Instrument 12 is simple, it just sets duty to 2. The 4xx effect is a vibrato, and the 1xx effect is a pitch slide from low to high pitch. Everything together make for a nice ascending vibrato.

We will simply transform the file step by step, to finally conform to our limitations. First is to flatten the instrument in the pattern, and convert the vibrato to a series of 1xx and 2xx. Here is the result:

ROW 00 : C#3 .. F ... ... ... V02 :
ROW 01 : ... .. F ... ... ... V02 :
ROW 02 : ... .. F ... ... ... V02 :
ROW 03 : ... .. F ... ... ... V02 :
ROW 04 : ... .. F 214 103 ... V02 :
ROW 05 : ... .. F ... ... ... V02 :
ROW 06 : ... .. F 114 ... ... V02 :
ROW 07 : ... .. F ... ... ... V02 :
ROW 08 : ... .. F ... ... ... V02 :
ROW 09 : ... .. F 214 ... ... V02 :
ROW 0A : ... .. F ... ... ... V02 :
ROW 0B : ... .. F ... ... ... V02 :
ROW 0C : ... .. F 114 ... ... V02 :
ROW 0D : ... .. F ... ... ... V02 :
ROW 0E : ... .. F ... ... ... V02 :
ROW 0F : ... .. F 214 ... ... V02 :
ROW 10 : ... .. F ... ... ... V02 :
ROW 11 : ... .. F ... ... ... V02 :
ROW 12 : ... .. F 114 ... ... V02 :
ROW 13 : ... .. F ... ... ... V02 :
ROW 14 : ... .. F ... ... ... V02 :
ROW 15 : ... .. F 214 ... ... V02 :
ROW 16 : ... .. F ... ... ... V02 :
ROW 17 : ... .. F ... ... ... V02 :
ROW 18 : ... .. F 114 ... ... V02 :
ROW 19 : ... .. F ... ... ... V02 :
ROW 1A : ... .. F ... ... ... V02 :
ROW 1B : ... .. F 214 ... ... V02 :
ROW 1C : ... .. F ... ... ... V02 :
ROW 1D : ... .. F ... ... ... V02 :
ROW 1E : ... .. F 114 ... ... V02 :
ROW 1F : ... .. F ... ... ... V02 :
ROW 20 : --- .. F 100 100 ... V00 :

Note that everything happens in import script's memory, we can add effect columns at will. It comes handy to avoid conflicts.

As Super Tilt Bro.'s driver handles only one "pitch_slide", we now have to merge the slides present on different columns. That done by adding slide values, and here is the result:

ROW 00 : C#3 .. F ... ... ... V02 ... :
ROW 01 : ... .. F ... ... ... V02 ... :
ROW 02 : ... .. F ... ... ... V02 ... :
ROW 03 : ... .. F ... ... ... V02 ... :
ROW 04 : ... .. F ... ... ... V02 211 :
ROW 05 : ... .. F ... ... ... V02 ... :
ROW 06 : ... .. F ... ... ... V02 117 :
ROW 07 : ... .. F ... ... ... V02 ... :
ROW 08 : ... .. F ... ... ... V02 ... :
ROW 09 : ... .. F ... ... ... V02 211 :
ROW 0A : ... .. F ... ... ... V02 ... :
ROW 0B : ... .. F ... ... ... V02 ... :
ROW 0C : ... .. F ... ... ... V02 117 :
ROW 0D : ... .. F ... ... ... V02 ... :
ROW 0E : ... .. F ... ... ... V02 ... :
ROW 0F : ... .. F ... ... ... V02 211 :
ROW 10 : ... .. F ... ... ... V02 ... :
ROW 11 : ... .. F ... ... ... V02 ... :
ROW 12 : ... .. F ... ... ... V02 117 :
ROW 13 : ... .. F ... ... ... V02 ... :
ROW 14 : ... .. F ... ... ... V02 ... :
ROW 15 : ... .. F ... ... ... V02 211 :
ROW 16 : ... .. F ... ... ... V02 ... :
ROW 17 : ... .. F ... ... ... V02 ... :
ROW 18 : ... .. F ... ... ... V02 117 :
ROW 19 : ... .. F ... ... ... V02 ... :
ROW 1A : ... .. F ... ... ... V02 ... :
ROW 1B : ... .. F ... ... ... V02 211 :
ROW 1C : ... .. F ... ... ... V02 ... :
ROW 1D : ... .. F ... ... ... V02 ... :
ROW 1E : ... .. F ... ... ... V02 117 :
ROW 1F : ... .. F ... ... ... V02 ... :
ROW 20 : --- .. F ... ... ... V00 100 :

In some little steps, we obtained a Famitracker's module that sounds the same as the original while observing our harsh constraints. Here is the result in internal format:

SAMPLE 00 (2a03-pulse)

Entries supplied —
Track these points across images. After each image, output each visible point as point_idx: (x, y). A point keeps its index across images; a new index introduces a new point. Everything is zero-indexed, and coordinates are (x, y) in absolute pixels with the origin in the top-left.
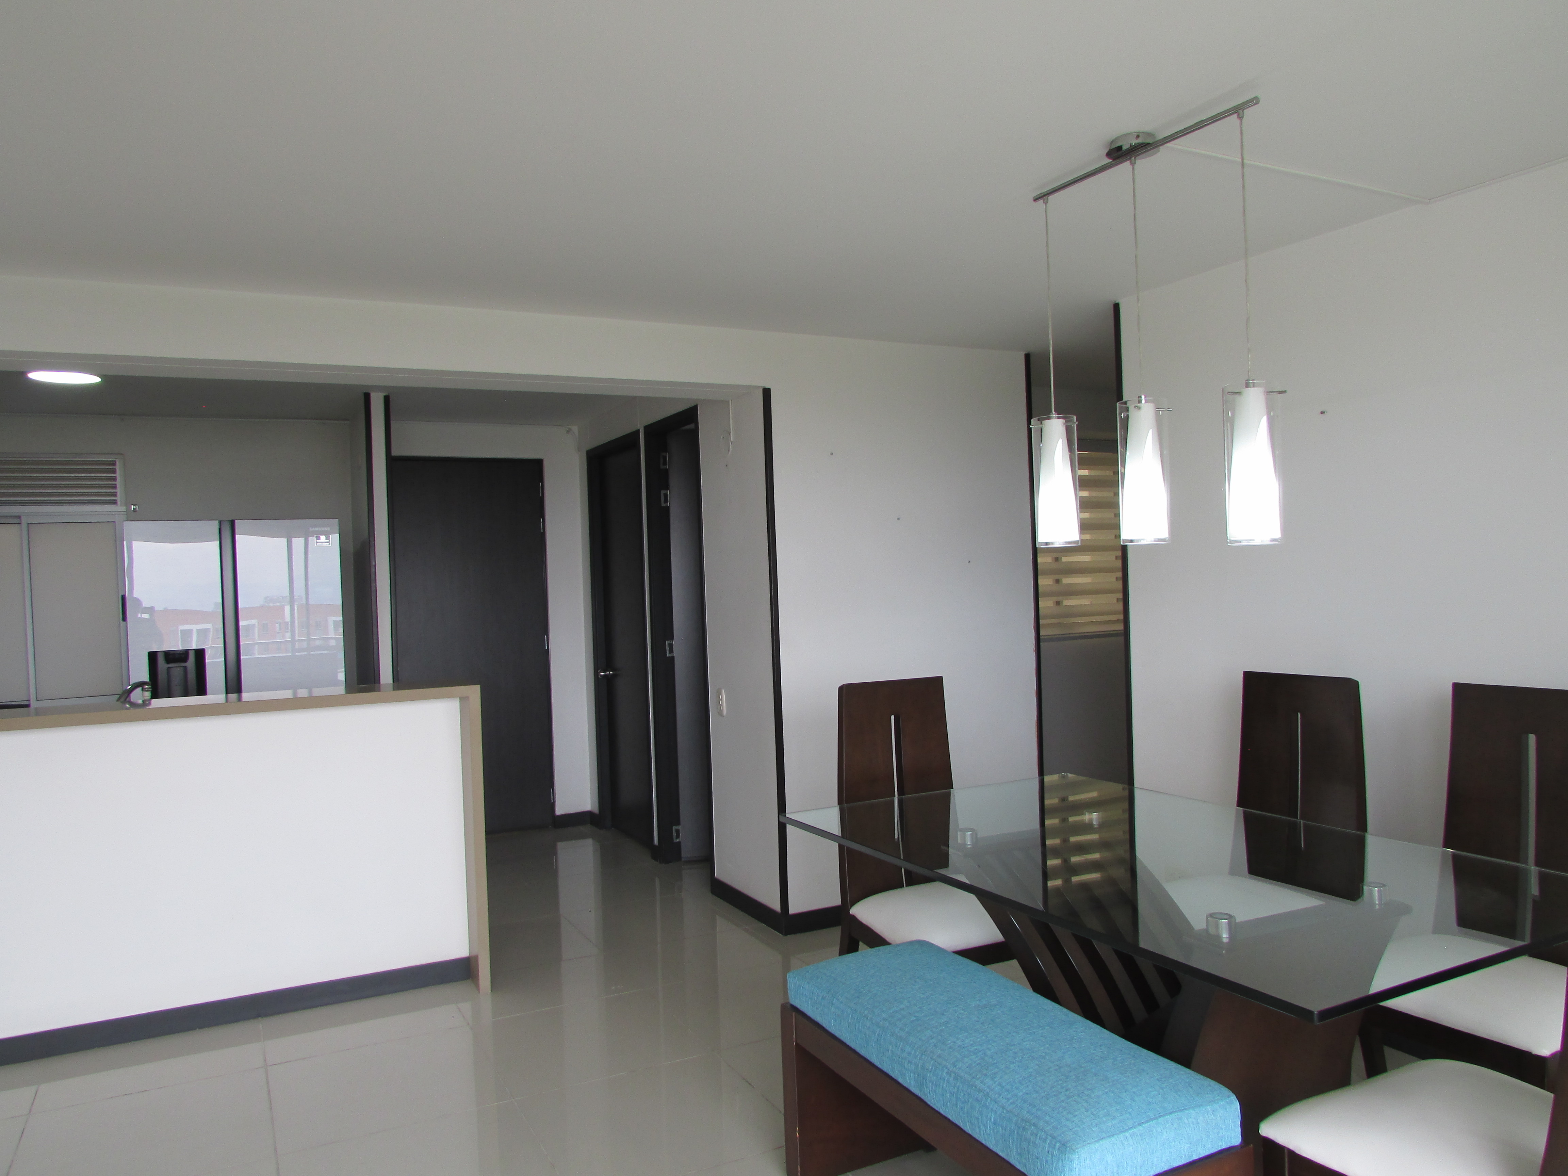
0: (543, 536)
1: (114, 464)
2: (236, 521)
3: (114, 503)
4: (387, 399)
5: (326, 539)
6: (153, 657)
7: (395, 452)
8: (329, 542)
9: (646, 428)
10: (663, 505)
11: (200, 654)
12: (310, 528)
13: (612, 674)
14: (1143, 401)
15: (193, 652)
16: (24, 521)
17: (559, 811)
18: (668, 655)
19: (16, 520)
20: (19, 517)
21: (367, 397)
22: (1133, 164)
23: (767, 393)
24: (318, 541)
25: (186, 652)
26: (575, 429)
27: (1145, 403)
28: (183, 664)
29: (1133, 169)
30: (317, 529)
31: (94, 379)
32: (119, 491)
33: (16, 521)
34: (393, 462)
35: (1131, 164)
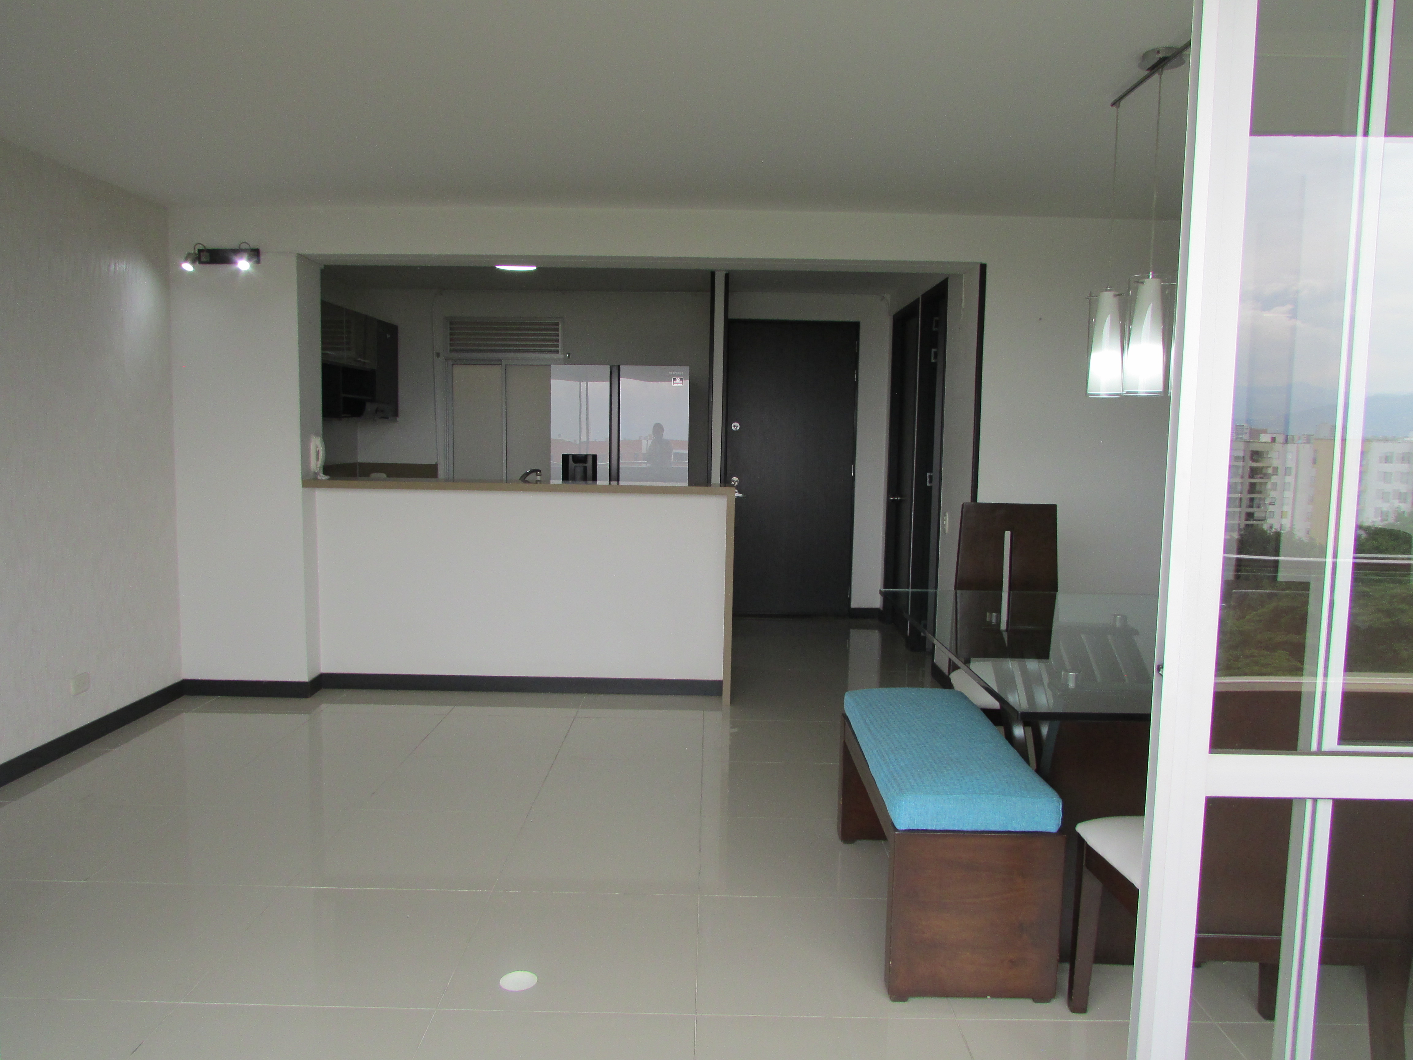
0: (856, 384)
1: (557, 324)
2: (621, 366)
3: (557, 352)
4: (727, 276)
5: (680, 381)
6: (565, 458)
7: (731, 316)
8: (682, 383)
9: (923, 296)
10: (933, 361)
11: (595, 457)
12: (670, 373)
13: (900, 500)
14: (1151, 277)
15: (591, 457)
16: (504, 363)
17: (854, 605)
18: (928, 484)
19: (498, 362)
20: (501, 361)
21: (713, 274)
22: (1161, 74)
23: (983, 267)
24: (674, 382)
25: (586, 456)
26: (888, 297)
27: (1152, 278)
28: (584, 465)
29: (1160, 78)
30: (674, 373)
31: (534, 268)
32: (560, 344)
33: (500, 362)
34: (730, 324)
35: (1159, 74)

==

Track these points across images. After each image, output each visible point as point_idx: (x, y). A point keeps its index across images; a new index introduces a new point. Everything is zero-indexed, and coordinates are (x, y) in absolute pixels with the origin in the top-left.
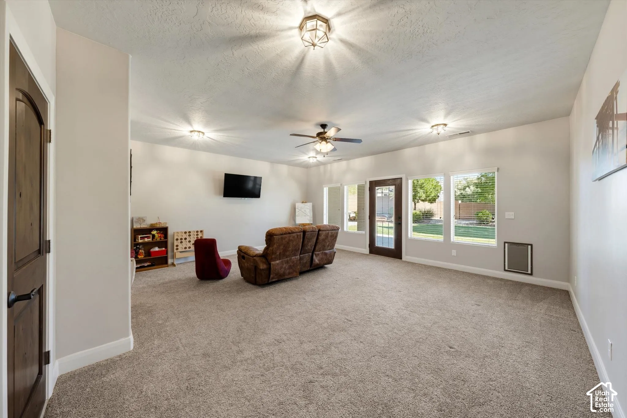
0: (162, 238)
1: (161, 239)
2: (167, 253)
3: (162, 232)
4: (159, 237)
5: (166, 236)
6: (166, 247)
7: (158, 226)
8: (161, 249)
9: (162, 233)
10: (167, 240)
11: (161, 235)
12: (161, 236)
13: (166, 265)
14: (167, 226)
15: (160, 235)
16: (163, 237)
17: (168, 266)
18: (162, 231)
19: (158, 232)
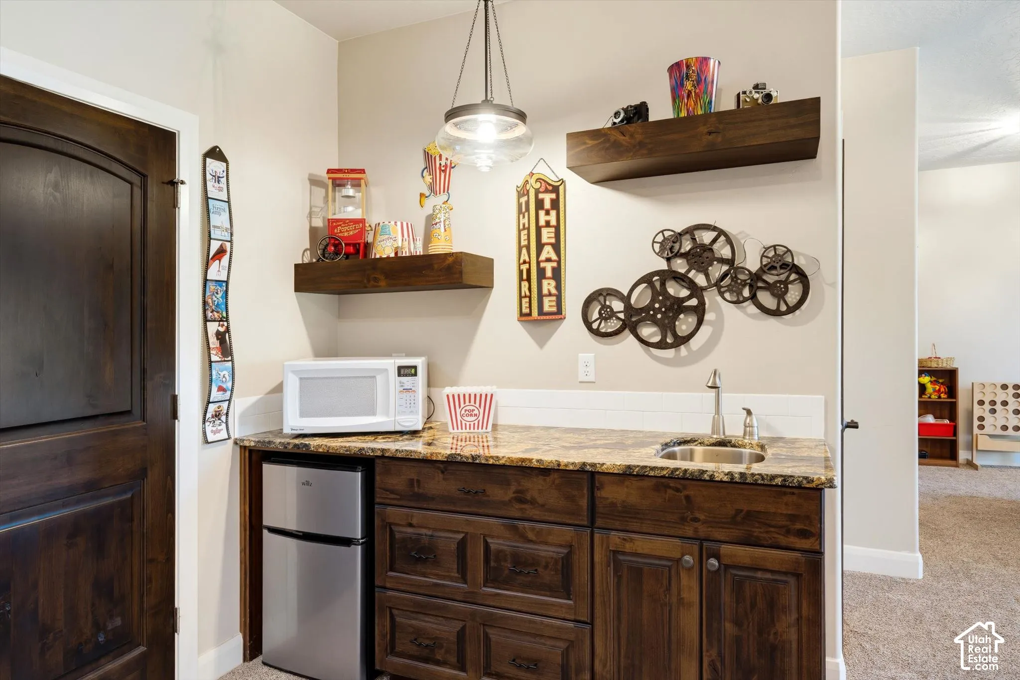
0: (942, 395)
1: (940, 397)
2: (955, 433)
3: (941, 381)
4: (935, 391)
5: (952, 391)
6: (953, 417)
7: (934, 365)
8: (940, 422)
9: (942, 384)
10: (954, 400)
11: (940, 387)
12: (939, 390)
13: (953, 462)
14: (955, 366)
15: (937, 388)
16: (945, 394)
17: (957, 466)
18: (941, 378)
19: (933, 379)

What is needed —
Could you write out the Famitracker conversion text again, beginning at the words "In some little" and stopping after "SAMPLE 00 (2a03-pulse)", and switch "harsh constraints" to "strict limits"?

Task answer —
In some little steps, we obtained a Famitracker's module that sounds the same as the original while observing our strict limits. Here is the result in internal format:

SAMPLE 00 (2a03-pulse)